Every once in a while you encounter something that affects you on a deep deep level. It triggers a memory, either very bad, or very good… but usually very bad. Your brain goes into warp drive, tunnel of stars, and you are back in that spot again, lost in your mind.
From the outside you look like you are in a trance. Friends call your name over and over, and you, standing in your personal mind-holodeck hear only a faint voice coming from the imaginary room next door.
Then you come to. In your hand is the worst beer you have ever tasted in your life. An absolute abhorration. Not only does it taste terrible, it releases horrible memories buried deep in your mind. It is so abominable that it is not even worth spelling “aberration” correctly. It needs its own word, like “abhorrobinable.”
Like a trojan horse, this bottle houses an invasion of inherent terribleness approaching that of death itself.
I have not smelled a cadaver since 1999, but it is a smell I will never forget. What I did not know about this smell is that it can be replicated perfectly by mixing “honey, orange peel, cinnamon powder and vanilla extract” into the usual mix of water, sorghum and brown rice extract, hops and yeast.

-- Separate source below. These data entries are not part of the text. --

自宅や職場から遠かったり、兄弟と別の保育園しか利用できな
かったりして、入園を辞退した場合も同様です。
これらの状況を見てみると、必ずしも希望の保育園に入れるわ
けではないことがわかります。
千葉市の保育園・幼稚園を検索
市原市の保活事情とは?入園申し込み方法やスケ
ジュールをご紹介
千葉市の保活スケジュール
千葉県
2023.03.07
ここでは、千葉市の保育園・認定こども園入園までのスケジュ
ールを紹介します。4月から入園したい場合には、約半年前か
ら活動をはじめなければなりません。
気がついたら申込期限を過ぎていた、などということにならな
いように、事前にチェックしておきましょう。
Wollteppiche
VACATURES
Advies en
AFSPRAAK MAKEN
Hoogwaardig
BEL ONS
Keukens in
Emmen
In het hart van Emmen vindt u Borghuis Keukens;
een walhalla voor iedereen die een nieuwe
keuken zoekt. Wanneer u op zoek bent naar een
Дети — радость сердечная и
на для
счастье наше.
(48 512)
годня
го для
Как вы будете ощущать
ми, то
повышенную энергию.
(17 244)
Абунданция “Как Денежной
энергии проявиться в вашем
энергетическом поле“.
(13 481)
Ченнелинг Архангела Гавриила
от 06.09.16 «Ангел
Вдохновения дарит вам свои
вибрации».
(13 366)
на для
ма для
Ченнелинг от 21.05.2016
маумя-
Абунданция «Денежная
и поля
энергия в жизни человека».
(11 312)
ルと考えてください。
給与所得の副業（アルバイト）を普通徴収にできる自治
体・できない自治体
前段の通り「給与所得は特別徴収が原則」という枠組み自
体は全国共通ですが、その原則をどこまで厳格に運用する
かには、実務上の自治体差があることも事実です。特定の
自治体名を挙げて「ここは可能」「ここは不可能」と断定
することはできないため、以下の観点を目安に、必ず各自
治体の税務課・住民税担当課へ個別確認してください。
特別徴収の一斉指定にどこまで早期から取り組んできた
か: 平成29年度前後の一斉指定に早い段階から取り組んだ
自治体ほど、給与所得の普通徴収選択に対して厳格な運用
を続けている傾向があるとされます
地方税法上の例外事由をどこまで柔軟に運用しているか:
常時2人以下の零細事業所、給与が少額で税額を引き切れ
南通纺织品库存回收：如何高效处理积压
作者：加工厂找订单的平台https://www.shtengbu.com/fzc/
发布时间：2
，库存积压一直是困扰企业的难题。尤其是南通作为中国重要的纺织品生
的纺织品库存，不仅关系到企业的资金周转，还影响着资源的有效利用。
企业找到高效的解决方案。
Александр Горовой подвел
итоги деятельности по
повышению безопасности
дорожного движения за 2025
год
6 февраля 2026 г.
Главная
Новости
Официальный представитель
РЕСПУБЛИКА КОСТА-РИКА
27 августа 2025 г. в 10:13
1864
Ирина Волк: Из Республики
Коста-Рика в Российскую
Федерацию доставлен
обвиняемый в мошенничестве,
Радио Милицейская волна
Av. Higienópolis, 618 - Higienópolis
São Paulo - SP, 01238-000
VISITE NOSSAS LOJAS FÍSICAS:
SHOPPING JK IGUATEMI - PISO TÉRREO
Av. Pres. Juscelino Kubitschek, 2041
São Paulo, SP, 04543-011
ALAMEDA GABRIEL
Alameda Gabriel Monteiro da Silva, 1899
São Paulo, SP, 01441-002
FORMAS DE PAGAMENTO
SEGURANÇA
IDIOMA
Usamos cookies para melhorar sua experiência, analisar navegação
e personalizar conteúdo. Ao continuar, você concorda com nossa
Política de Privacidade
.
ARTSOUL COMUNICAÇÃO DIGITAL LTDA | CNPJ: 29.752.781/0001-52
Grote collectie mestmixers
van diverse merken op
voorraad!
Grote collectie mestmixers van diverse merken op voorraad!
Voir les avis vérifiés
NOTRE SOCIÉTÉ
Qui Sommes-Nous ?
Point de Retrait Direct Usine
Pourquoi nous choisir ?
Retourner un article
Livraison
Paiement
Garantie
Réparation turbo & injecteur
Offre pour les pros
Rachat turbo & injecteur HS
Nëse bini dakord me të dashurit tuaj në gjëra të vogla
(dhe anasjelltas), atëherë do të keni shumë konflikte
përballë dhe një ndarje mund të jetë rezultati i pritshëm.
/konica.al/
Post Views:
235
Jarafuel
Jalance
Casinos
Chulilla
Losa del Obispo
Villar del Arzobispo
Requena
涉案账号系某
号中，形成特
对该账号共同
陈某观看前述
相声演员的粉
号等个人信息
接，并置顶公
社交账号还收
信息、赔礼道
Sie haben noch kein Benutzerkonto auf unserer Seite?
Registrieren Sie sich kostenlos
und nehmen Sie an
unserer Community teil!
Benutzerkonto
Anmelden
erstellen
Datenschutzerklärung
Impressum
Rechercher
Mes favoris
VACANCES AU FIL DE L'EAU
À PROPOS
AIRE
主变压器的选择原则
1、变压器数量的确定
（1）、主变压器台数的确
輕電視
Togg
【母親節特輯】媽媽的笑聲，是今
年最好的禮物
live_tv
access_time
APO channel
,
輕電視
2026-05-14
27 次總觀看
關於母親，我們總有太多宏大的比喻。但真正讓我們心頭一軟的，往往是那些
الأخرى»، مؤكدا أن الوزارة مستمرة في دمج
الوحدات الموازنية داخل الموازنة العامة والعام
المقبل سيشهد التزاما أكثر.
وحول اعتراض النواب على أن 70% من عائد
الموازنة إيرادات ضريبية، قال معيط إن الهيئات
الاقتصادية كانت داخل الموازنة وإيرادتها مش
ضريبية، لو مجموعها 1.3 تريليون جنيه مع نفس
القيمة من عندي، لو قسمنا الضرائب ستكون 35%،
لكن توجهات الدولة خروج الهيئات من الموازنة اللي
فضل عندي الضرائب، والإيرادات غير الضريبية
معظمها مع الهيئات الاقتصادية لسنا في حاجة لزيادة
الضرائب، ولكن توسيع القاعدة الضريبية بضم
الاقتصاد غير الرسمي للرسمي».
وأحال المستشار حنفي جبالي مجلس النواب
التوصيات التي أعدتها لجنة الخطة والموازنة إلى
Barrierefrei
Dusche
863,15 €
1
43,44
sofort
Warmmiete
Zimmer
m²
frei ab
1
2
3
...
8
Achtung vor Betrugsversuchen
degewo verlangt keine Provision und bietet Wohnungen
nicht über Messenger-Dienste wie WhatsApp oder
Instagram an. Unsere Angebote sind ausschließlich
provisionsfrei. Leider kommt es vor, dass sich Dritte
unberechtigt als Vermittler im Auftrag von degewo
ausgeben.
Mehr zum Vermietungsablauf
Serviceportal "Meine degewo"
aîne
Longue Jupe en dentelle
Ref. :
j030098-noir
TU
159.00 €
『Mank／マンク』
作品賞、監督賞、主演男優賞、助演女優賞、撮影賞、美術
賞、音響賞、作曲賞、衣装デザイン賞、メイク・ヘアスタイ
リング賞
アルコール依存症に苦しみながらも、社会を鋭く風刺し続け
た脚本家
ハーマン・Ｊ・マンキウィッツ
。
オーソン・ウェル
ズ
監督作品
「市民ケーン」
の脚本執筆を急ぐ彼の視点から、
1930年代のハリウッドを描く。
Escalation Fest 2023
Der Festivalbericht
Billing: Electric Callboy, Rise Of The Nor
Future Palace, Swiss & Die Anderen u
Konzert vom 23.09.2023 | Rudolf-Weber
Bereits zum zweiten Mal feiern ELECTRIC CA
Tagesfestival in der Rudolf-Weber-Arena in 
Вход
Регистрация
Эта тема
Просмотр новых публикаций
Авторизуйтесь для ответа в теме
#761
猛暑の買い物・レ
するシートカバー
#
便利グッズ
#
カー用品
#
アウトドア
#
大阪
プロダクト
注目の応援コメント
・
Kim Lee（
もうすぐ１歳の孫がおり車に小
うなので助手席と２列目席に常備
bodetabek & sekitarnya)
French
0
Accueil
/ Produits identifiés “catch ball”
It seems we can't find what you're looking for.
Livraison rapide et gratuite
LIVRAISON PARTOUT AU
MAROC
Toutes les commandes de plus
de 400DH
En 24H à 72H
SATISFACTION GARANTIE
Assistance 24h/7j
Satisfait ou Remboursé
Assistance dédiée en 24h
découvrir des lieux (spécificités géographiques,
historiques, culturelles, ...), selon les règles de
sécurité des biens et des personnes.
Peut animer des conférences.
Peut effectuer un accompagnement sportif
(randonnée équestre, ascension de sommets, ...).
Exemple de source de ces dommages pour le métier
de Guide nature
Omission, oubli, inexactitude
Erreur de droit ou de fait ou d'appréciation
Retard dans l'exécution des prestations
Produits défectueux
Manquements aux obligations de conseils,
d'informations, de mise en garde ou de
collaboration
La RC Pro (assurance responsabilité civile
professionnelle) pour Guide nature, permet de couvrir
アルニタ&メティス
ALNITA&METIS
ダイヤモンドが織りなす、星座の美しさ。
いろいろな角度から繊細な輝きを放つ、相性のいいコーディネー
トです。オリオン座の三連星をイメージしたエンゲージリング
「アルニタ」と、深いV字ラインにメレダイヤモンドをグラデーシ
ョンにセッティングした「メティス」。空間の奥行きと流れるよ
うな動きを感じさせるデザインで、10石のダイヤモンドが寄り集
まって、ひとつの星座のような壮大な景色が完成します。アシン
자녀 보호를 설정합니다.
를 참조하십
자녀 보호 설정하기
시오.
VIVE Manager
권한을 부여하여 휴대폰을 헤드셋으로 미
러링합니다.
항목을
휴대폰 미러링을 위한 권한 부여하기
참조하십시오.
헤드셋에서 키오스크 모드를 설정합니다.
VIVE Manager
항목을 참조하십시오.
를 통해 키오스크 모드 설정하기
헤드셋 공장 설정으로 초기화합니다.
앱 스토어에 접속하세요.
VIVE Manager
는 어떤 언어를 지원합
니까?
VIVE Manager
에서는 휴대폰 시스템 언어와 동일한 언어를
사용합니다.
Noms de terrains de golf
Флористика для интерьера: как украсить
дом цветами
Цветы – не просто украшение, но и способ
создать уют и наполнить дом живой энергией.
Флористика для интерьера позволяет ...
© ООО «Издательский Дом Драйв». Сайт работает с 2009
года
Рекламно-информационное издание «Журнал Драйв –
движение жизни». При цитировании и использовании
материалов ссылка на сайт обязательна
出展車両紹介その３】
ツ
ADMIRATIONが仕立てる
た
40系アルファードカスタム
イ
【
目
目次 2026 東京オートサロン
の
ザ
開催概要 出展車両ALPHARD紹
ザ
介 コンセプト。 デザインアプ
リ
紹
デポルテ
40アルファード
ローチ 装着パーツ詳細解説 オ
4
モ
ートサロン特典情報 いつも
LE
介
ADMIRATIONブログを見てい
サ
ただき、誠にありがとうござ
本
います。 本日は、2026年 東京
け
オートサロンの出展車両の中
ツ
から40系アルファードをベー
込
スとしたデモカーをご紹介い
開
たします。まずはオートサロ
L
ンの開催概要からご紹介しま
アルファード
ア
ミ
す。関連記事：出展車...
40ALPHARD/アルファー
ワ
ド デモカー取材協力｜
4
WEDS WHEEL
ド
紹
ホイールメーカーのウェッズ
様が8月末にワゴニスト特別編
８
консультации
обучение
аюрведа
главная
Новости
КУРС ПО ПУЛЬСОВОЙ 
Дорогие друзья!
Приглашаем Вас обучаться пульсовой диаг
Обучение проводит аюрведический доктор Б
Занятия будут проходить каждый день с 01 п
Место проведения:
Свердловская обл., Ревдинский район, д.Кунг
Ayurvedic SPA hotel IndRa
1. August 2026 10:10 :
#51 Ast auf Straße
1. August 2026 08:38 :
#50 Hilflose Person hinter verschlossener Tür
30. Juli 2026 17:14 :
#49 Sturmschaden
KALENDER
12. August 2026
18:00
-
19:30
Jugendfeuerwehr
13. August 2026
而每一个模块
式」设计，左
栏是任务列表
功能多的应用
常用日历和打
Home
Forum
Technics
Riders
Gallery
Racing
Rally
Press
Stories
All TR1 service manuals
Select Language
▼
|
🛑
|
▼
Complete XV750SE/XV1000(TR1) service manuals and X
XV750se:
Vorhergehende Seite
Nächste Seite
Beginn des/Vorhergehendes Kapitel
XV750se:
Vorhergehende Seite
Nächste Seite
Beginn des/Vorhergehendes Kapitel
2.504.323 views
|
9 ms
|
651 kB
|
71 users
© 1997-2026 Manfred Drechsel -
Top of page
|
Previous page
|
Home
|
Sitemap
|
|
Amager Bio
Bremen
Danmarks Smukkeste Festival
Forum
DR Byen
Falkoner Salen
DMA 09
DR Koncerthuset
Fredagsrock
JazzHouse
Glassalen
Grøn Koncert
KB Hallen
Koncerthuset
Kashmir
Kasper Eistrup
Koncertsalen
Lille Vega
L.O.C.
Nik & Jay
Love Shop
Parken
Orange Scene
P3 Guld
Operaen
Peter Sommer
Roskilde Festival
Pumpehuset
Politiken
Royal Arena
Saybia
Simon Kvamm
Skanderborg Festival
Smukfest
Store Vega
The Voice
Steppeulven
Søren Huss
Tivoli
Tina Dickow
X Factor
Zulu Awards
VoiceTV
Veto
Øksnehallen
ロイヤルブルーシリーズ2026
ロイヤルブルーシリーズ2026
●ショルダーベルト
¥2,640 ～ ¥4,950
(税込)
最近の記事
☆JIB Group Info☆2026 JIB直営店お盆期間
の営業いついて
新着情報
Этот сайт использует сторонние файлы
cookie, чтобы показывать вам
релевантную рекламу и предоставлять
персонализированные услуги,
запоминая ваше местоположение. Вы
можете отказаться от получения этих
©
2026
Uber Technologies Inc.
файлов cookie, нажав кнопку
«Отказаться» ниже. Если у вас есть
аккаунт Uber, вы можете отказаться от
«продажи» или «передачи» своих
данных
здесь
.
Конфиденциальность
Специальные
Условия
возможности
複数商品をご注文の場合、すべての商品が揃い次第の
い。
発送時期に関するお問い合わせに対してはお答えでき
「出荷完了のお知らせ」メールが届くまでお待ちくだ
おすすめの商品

This is truly a devilish creation.
It is written on the bottle that “New Planet Beer chooses to support organizations that help our planet.” That’s nice, but no halo in the world will make me think this beer is good.
Another trend that I have noticed is that really truly shitty beers use the word “Belgian” in their name.
There is absolutely nothing “Belgian” about this! Belgium makes the best beer in the world. The only thing that could possibly make this Belgian is if their brewmaster were kicked out of Belgium for creating absolute crap like this!
The only saving grace is that this did not come in a six pack, but a pack of four, (which cost the same as a six pack). Thank the maker I have two fewer of these to dispose of.